On avait brûlé son journal. Jamais il ne pardonnerait à celui qui s’y était osé, or celui-ci s’était manifesté une fois, rien qu’une fois, récemment, en venant l’épier, en contemplant sa victoire. Le fou qui l’avait défié était un devin, la seule pensée de son existence le rendait fou. Il se sentait fou parfois sans pouvoir déverser le flot de ses pensées dans un ouvrage, sans pouvoir écrire, sans ce geste de certitude, il sentait son esprit dériver. Et il n’y avait personne à qui expliquer, personne avec lui.

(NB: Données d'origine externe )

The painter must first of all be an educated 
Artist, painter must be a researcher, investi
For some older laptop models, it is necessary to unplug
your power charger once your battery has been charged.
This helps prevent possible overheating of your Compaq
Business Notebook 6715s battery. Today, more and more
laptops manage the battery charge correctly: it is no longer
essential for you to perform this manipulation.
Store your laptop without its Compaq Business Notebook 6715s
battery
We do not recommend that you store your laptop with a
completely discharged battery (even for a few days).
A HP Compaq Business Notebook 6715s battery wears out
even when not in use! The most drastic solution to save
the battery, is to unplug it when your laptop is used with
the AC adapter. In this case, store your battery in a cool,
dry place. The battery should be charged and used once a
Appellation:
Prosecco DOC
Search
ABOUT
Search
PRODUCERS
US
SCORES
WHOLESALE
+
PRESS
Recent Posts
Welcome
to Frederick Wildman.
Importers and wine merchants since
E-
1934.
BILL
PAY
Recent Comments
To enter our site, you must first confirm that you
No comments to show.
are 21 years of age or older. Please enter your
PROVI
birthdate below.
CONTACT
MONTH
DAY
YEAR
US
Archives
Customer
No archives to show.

À présent ce maudit devin s’était montré, une fois de trop : il avait montré une patte de la pire couleur. L’ermite s’était presque étouffé de rage en voyant étinceler l’or dans cette ruelle. Dans les tempêtes qui rendaient presque indiscernables les visions de la Perception il avait distingué ce singe et la précieuse couleur or qui lui avait paru trop pure pour être vraie. Alors la pensée de ce concurrent lui avait fait perdre toute mesure. Il avait décidé que ce devin devait disparaître, qu’il allait le tuer comme il en avait tué d’autres ou qu’il mourrait en essayant mais cela, cette dernière option, le vieil ermite ne l’envisageait pas. Il avait toujours réussi, il était voué à réussir : c’était sa destinée. Ce château qui dominait la cité, la Lumière de cendres, avec ses murs noirs et ses hautes tours, serait son château bientôt quand il aurait achevé sa tâche. Quand ce devin tomberait entre ses mains, soudain, tout serait résolu, enfin les énergies seraient siennes et il ne serait plus le misérable qui crevait avec les autres sur la Voie magique du quartier sud, à l’ombre de la Lumière.

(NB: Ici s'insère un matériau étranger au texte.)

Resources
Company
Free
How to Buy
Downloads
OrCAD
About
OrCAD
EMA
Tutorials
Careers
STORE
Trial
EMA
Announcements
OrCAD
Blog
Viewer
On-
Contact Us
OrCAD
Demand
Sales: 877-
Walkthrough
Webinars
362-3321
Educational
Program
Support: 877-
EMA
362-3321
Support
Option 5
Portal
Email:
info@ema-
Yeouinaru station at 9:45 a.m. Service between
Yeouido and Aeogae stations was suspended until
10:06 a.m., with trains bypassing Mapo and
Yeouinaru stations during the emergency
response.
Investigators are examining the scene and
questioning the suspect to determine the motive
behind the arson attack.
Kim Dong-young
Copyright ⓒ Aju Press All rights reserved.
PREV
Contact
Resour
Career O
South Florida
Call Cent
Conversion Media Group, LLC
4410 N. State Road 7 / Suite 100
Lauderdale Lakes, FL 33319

Il arriva devant une taverne. Celle-là ou une autre, c’était égal, toutes conviendraient. La Hache Brisée lui inspirait aussi exactement ce qu’il voulait, la violence qui jouait dans son corps et le poussait à vouloir un cadavre de plus dans lequel plonger sa lame. Trouver le devin ne lui suffisait pas, il aurait besoin de mercenaires capables d’assassiner un manipulateur aussi puissant, des mercenaires prêts aussi à le voir passer à l’acte sans tomber dans de futiles états d’âme ou céder à la panique. Les portes s’ouvrirent sur une salle presque vide, il n’était que le matin, il attendrait le soir. Soudain son regard fut attiré en un point précis de la salle : il ricana, comme une bête, comme une hyène, encore sur le pas de la porte. Celui qui essayait de se cacher là-bas, maladroit dans ses habits trop riches, celui-là était un noble que n’importe qui d’autre aurait dû remarquer. Il fut irrésistiblement attiré par cette personne qui respirait la peur, une crainte latente et ridicule. Les rumeurs le renseignèrent mieux que personne sur l’identité de celui que nulle autre ne voulait remarquer. C’était Mederick T’Nataus, dont l’ami était victime d’un mal incurable et qui était en disgrâce.